Page 1 of 1

A simple PHP Yahoo cached page spider for recovering the web

PostPosted: 19 Jun 2009 07:53
by outcrop

Re: A simple PHP Yahoo cached page spider for recovering the web

PostPosted: 19 Jun 2009 10:51
by ocexyz
Thank you Outcorp! Great work!

Instructions

PostPosted: 19 Jun 2009 12:15
by outcrop
1)Download php:
http://www.php.net/get/php-5.2.10-Win32 ... m/a/mirror

2)Unzip it to a directory like c:\
then make a new directory named "cache"

3)copy this spider code and save as yahoospider.php,
and download htmlsql.class.php from http://www.jonasjohn.de/lab/htmlsql.htm

put them in the same directory like c:\php\spider

4)run it.
click the start menu-run-cmd.exe,then goto the php directory,just type:
php.exe c:\php\spider\yahoospider.php
there will be errors or something else in the console, just ingnore it.
it will save all the got files to the cache directory by name


5)New query
When the spider ended, you can edit the query string:
$querystr = "wiki+site:pantheraproject.net";

to other search like:
$querystr = "developers+inurl:wiki+site:pantheraproject.net";

just change $querystr to any fomate like you search in the search engine.

then save the spider and goto 4.

Re: A simple PHP Yahoo cached page spider for recovering the web

PostPosted: 19 Jun 2009 14:04
by borat1
Thnx Outcrop !
Sadly I have got this error :
Parse error: syntax error, unexpected T_STRING in C:\PhP\spider\yahoospider.php on line 130

Re: A simple PHP Yahoo cached page spider for recovering the web

PostPosted: 19 Jun 2009 16:01
by outcrop

Re: A simple PHP Yahoo cached page spider for recovering the web

PostPosted: 19 Jun 2009 16:09
by old_death
I get the following error:
Fatal error: Call to undefined function curl_init() in C:\php\spider\yahoospider.php on line 142

Re: A simple PHP Yahoo cached page spider for recovering the web

PostPosted: 19 Jun 2009 16:44
by borat1
Almost the same error as OD.

WORK INSTRUCTIONS
1. Please repeat the spider thread word for word, everything from "PostPosted: 19 Jun 2009 07:53" down to "Outcorp! Great work!".
2. Carry on the spider thread from the point where it stops.
The material after this point comes from a different source than the spider thread.

DATA SEGMENT
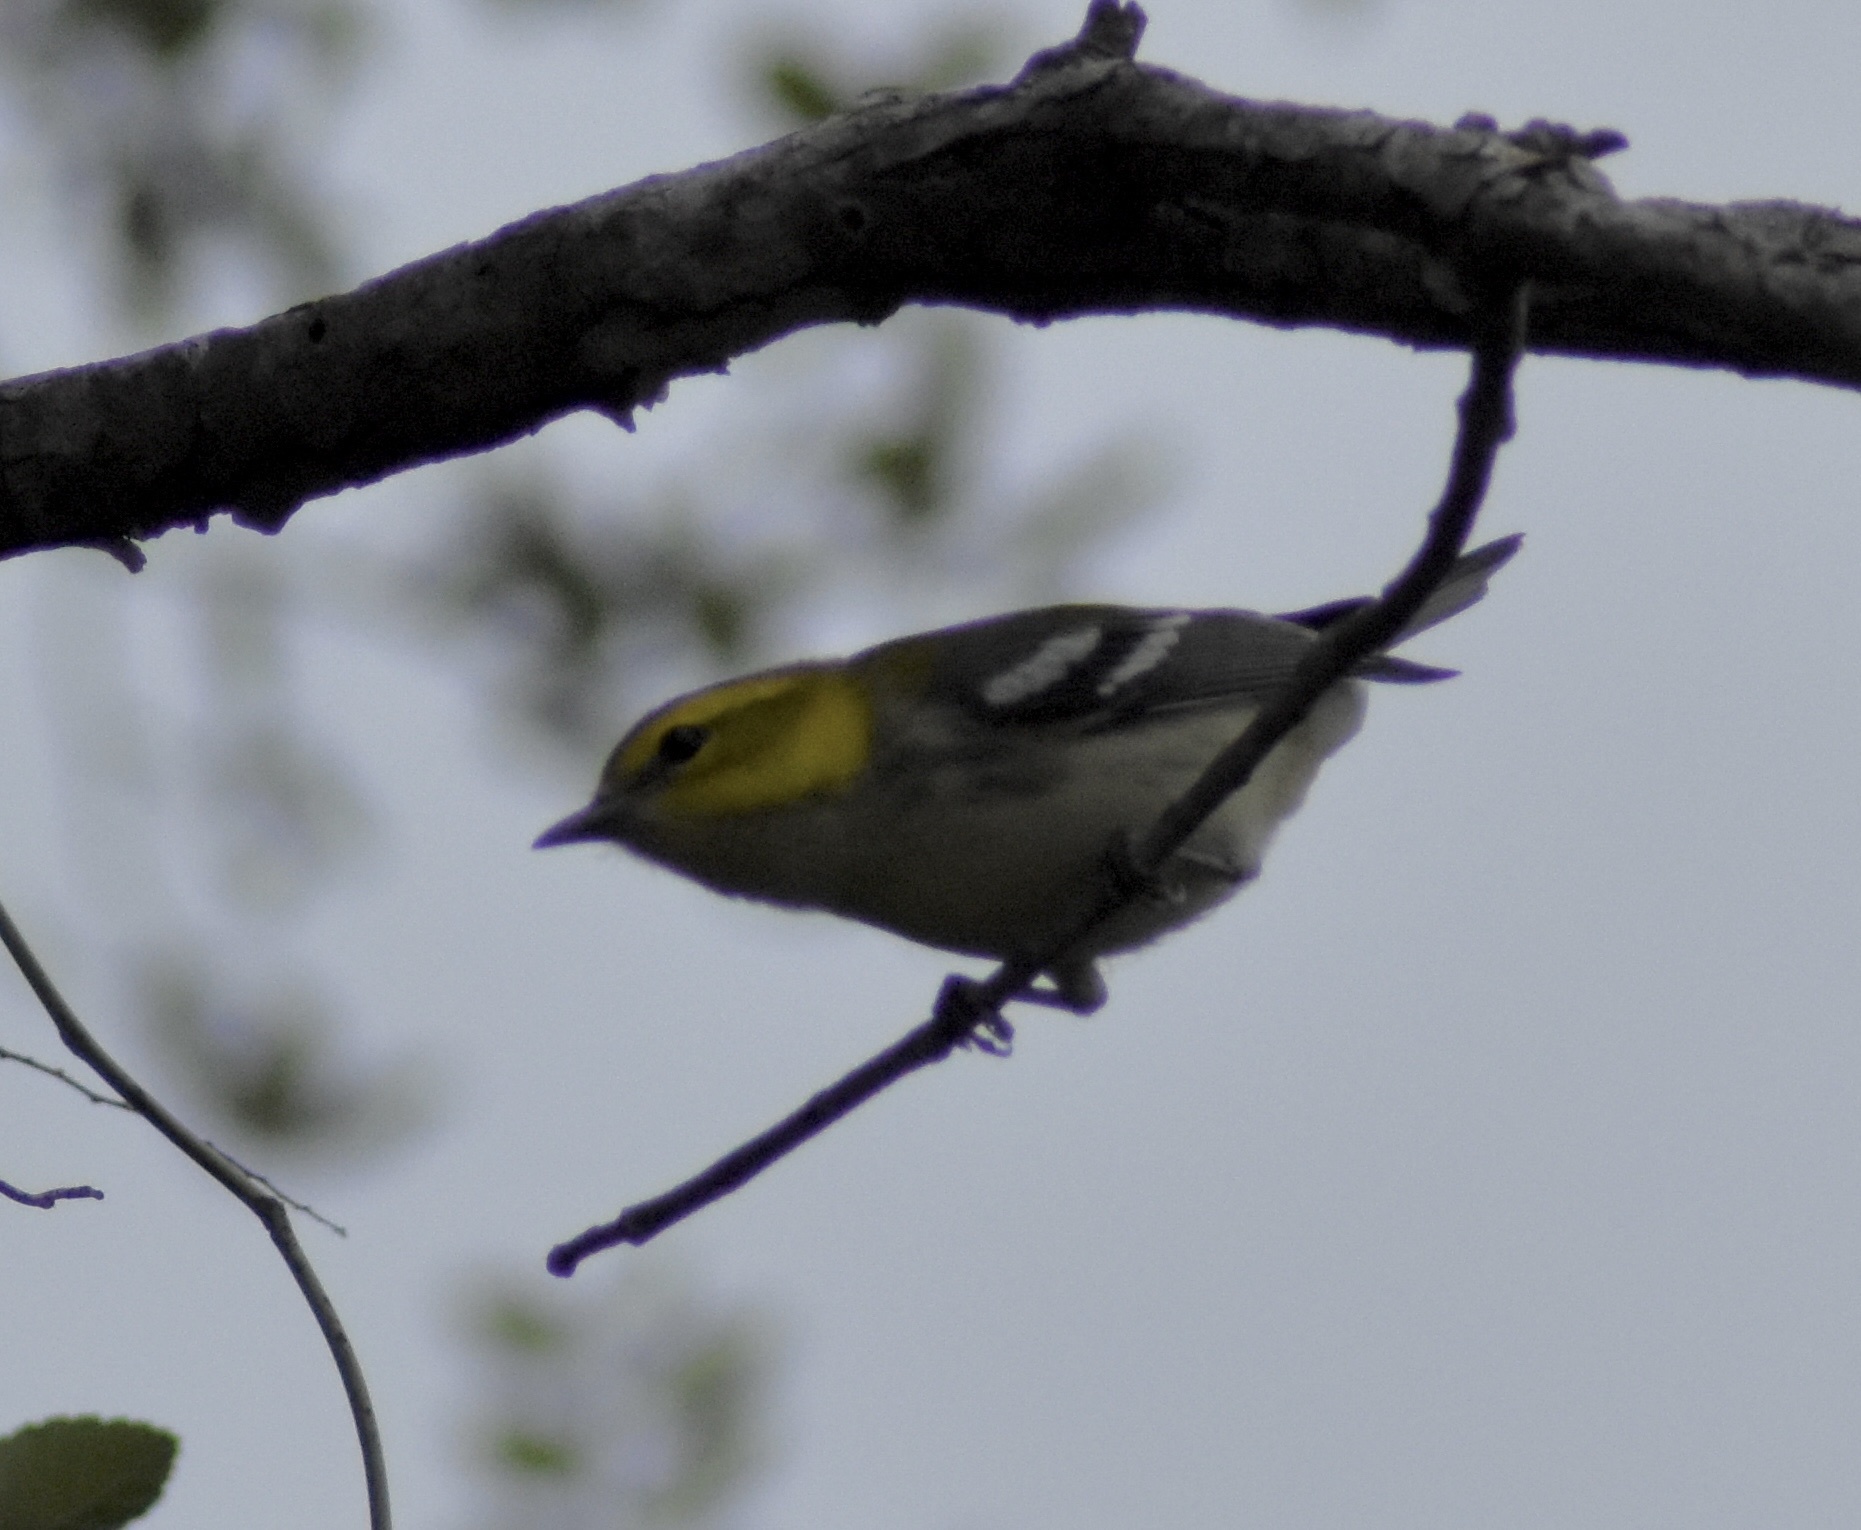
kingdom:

RESULTS
1.
PostPosted: 19 Jun 2009 07:53
by outcrop

Re: A simple PHP Yahoo cached page spider for recovering the web

PostPosted: 19 Jun 2009 10:51
by ocexyz
Thank you Outcorp! Great work!

2.
Fatal error: Call to undefined function curl_init() in C:\PhP\spider\yahoocachespider.php on line 157

Re: A simple PHP Yahoo cached page spider for recovering the web

PostPosted: 19 Jun 2009 16:53
by ocexyz
try to ignore, this could be effect of what now is hanging on pantproj.net

Re: A simple PHP Yahoo cached page spider for recovering the web

PostPosted: 19 Jun 2009 17:28
by outcrop

Re: A simple PHP Yahoo cached page spider for recovering the web

PostPosted: 19 Jun 2009 17:33
by outcrop

Re: A simple PHP Yahoo cached page spider for recovering the web

PostPosted: 20 Jun 2009 07:14
by borat1
Since I have a fixed ip, is there anyway to use this with TOR ?

Re: A simple PHP Yahoo cached page spider for recovering the web

PostPosted: 20 Jun 2009 21:57
by old_death

;]

PostPosted: 21 Jun 2009 00:48
by aaron_walkhouse
Pick one.

Re: A simple PHP Yahoo cached page spider for recovering the web

PostPosted: 21 Jun 2009 06:16
by borat1
My Computer -> properties ->Advanced -> Environment Variables
Edit system variable -> Path -> add c:\php;

create cache dir -> c:\php\cache

copy php.ini-recommended -> php.ini

Edit php.ini :

Line 528, change to :
include_path = ".;c:\php\includes"

Line 542, change to :
extension_dir = "c:\php\ext"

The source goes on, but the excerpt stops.